_Текст для чтения_
•••

Вскоре после неудачи с обществом распространения книг Бронштейн попытался попробовать свои силы в политической журналистике. Узнав о том, что народнический журнал «Наше слово», выходивший в Петербурге, перешёл в руки марксистов, он написал в редакцию журнала «Вестник Европы» страстное письмо с протестом против «козней» оторванных от простых людей интеллигентов[82]. Для легально выходившего в Одессе журнала либеральных народников «Южное обозрение» он написал резкую статью, направленную против тогдашнего авторитета марксиста П.Б. Струве[83]. Статью он назвал нагло — «Рептилии на страницах санкт-петербургского журнала»[84]. Отправил этот материал он по почте, но через неделю поехал за ответом сам: «Редактор через большие очки с симпатией глядел на автора, у которого вздымалась огромная копна волос на голове при отсутствии хотя бы намёка растительности на лице. Статья не увидела света. Никто от этого не потерял, меньше всего я сам»[85], — вспоминал Троцкий.

Можно, разумеется, усомниться, что это последовавшее через много лет признание соответствовало настроениям юного автора в тот момент, когда ему отказали. Статья вызвала сочувственный отклик редакции, но отказ в публикации был вызван именно молодостью и предполагаемой неопытностью автора. В редакции сочли, что статья вызовет возражения марксистов, а у Бронштейна не будет достаточных аргументов, чтобы вступить в полемику[86].

•••

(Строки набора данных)
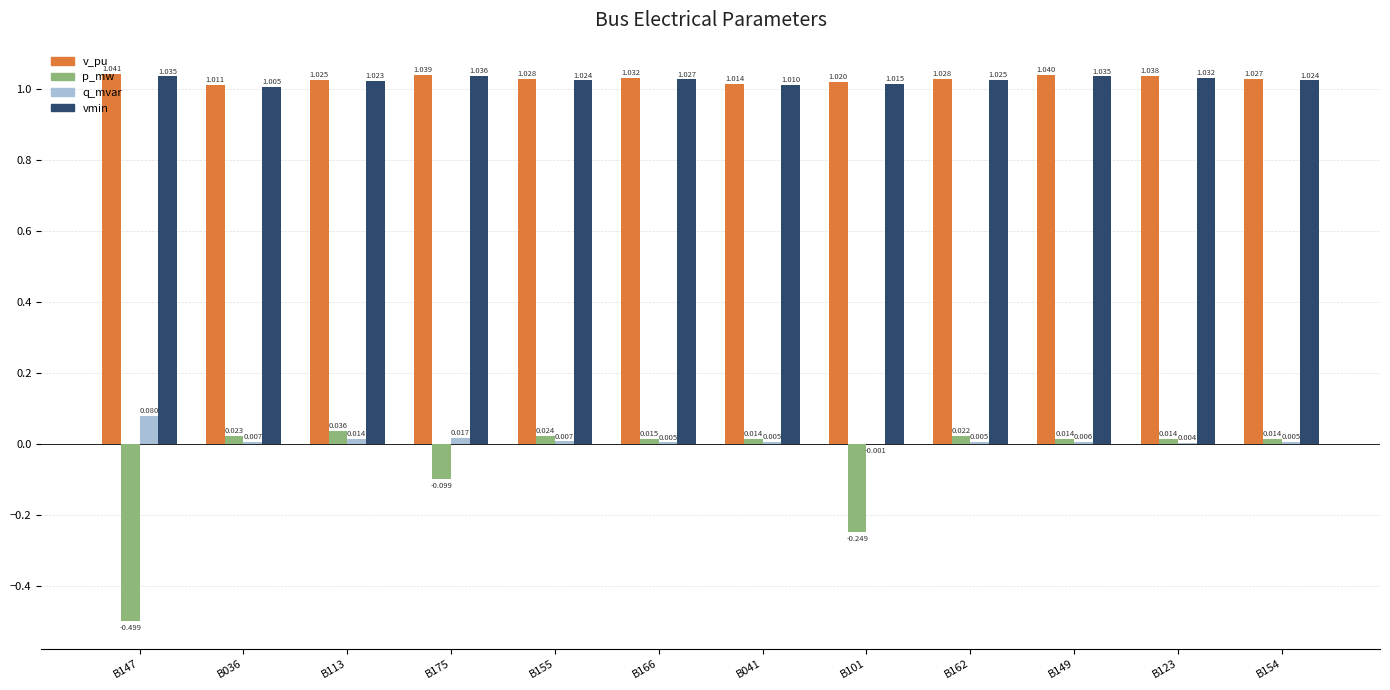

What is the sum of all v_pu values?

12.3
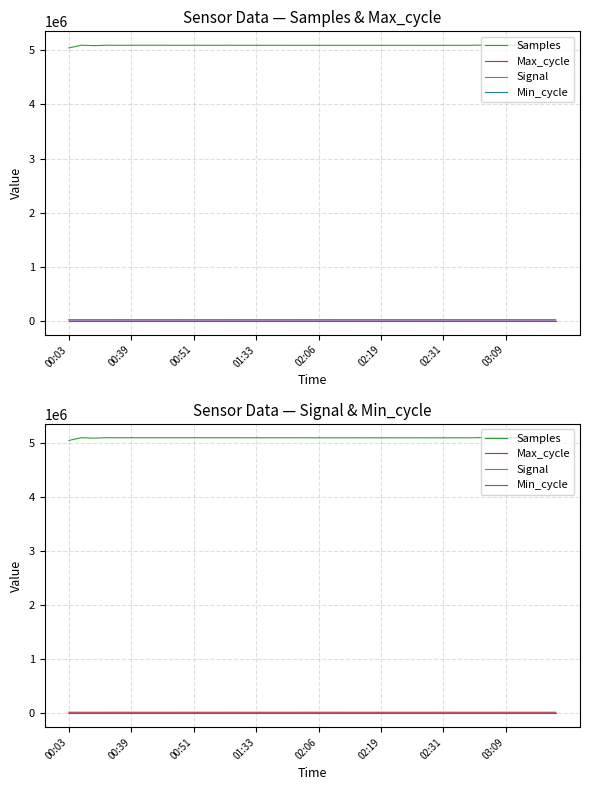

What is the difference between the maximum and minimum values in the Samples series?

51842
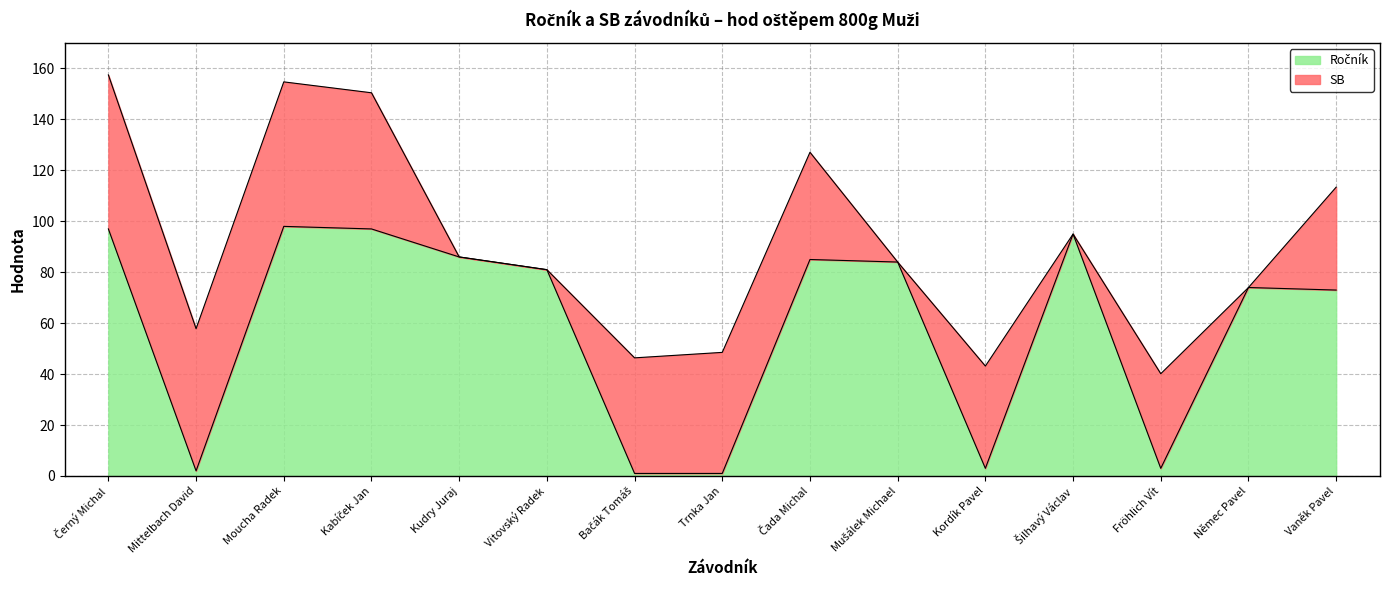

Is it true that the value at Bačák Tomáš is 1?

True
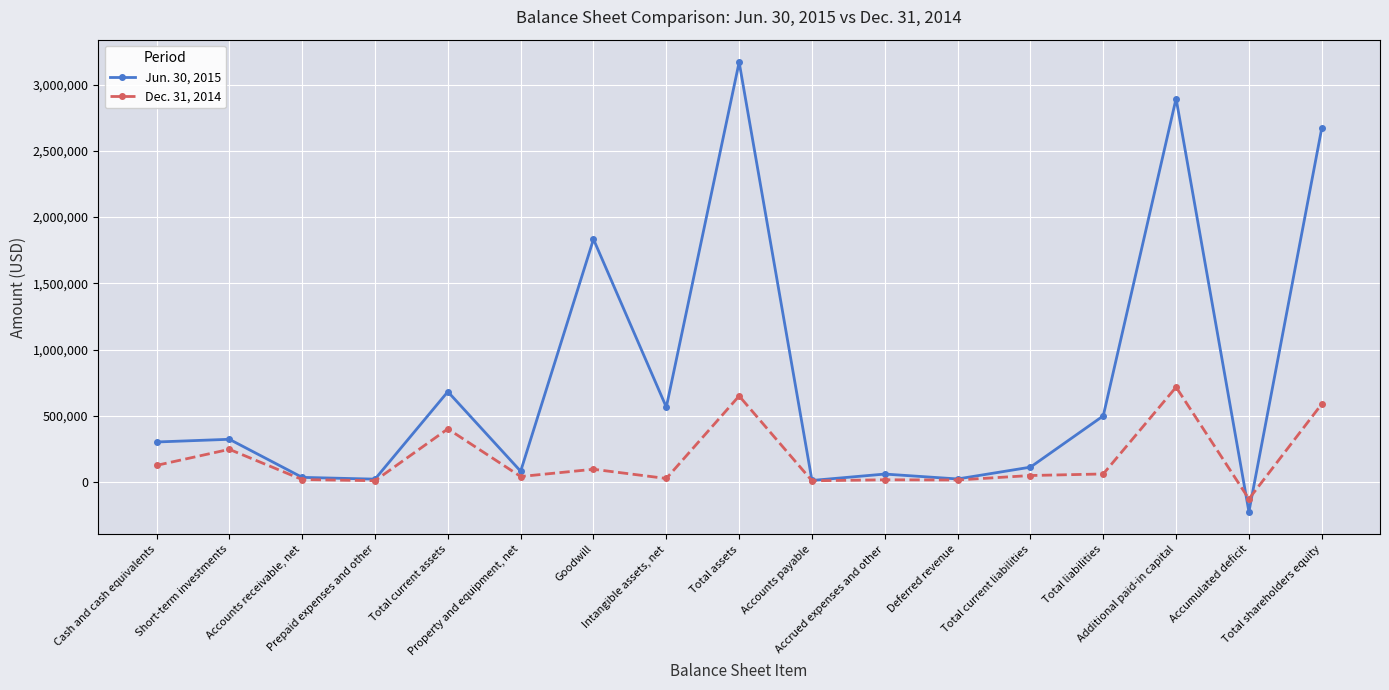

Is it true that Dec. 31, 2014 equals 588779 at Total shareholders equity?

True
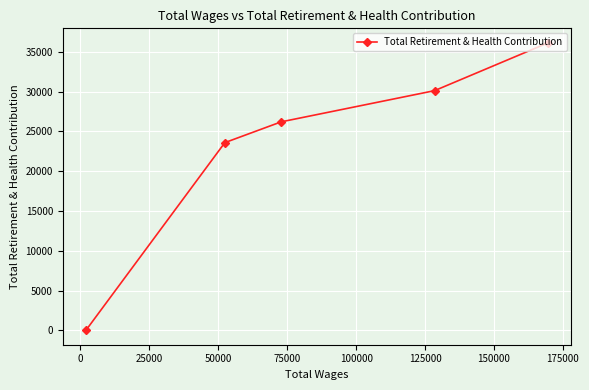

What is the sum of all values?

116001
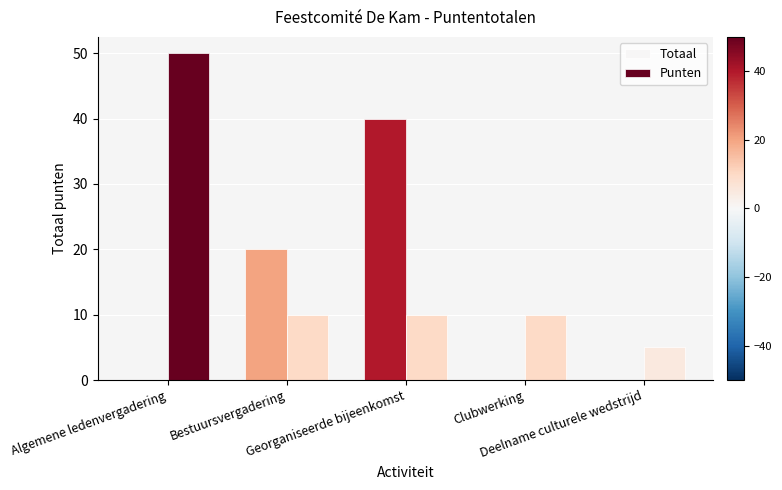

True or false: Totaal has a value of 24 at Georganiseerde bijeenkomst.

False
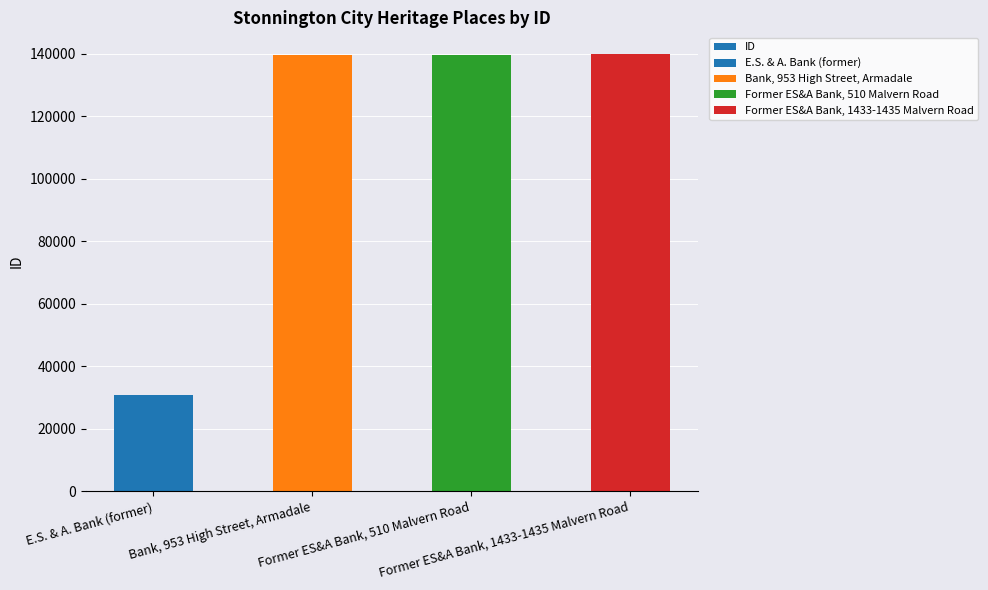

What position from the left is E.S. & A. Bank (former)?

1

•••

_Задачи и задания_
A) Перепишите отрывок текста для чтения от «Можно, разумеется, усомниться, что» до «вступить в полемику[86].» включительно, заменив «юного автора» на «молодого автора».
B) Повторите без изменений все строки набора данных, не включая в ответ изображения.

_Решения упражнений_
A)
Можно, разумеется, усомниться, что это последовавшее через много лет признание соответствовало настроениям молодого автора в тот момент, когда ему отказали. Статья вызвала сочувственный отклик редакции, но отказ в публикации был вызван именно молодостью и предполагаемой неопытностью автора. В редакции сочли, что статья вызовет возражения марксистов, а у Бронштейна не будет достаточных аргументов, чтобы вступить в полемику[86].

B)
What is the sum of all v_pu values?

12.3

What is the difference between the maximum and minimum values in the Samples series?

51842

Is it true that the value at Bačák Tomáš is 1?

True

Is it true that Dec. 31, 2014 equals 588779 at Total shareholders equity?

True

What is the sum of all values?

116001

True or false: Totaal has a value of 24 at Georganiseerde bijeenkomst.

False

What position from the left is E.S. & A. Bank (former)?

1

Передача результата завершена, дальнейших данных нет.